What to work on: The lines from the one containing "405 360 2.66" through the end of the entries are what to output; reproduce them exactly and add nothing.

Supplied records:
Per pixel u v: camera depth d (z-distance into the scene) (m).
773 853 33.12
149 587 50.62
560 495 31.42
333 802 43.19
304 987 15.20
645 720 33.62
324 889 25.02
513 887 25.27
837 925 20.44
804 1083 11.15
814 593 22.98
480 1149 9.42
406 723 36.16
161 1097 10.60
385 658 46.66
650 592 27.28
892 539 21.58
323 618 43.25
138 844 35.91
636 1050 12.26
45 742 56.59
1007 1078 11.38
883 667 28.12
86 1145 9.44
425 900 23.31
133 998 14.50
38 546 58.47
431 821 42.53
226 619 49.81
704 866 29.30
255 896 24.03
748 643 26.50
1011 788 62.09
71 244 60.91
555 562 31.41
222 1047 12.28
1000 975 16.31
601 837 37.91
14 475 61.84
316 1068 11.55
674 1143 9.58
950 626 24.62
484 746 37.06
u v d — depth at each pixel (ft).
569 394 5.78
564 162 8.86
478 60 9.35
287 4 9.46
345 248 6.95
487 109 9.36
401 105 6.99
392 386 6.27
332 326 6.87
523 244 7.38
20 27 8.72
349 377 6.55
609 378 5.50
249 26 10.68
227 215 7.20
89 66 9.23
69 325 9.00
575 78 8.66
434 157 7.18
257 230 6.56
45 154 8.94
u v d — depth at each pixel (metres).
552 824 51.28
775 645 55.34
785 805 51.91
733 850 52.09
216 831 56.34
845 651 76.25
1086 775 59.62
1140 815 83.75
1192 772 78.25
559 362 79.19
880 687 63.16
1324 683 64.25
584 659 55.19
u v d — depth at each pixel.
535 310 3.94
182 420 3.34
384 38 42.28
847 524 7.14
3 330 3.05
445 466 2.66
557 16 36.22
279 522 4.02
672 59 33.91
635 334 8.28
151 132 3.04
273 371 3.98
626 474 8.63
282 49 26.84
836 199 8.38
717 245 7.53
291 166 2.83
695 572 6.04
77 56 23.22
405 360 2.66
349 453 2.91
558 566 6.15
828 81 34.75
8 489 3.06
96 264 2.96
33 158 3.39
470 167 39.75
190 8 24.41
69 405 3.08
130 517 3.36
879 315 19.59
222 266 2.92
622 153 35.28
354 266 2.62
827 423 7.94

Response to this task:
405 360 2.66
349 453 2.91
558 566 6.15
828 81 34.75
8 489 3.06
96 264 2.96
33 158 3.39
470 167 39.75
190 8 24.41
69 405 3.08
130 517 3.36
879 315 19.59
222 266 2.92
622 153 35.28
354 266 2.62
827 423 7.94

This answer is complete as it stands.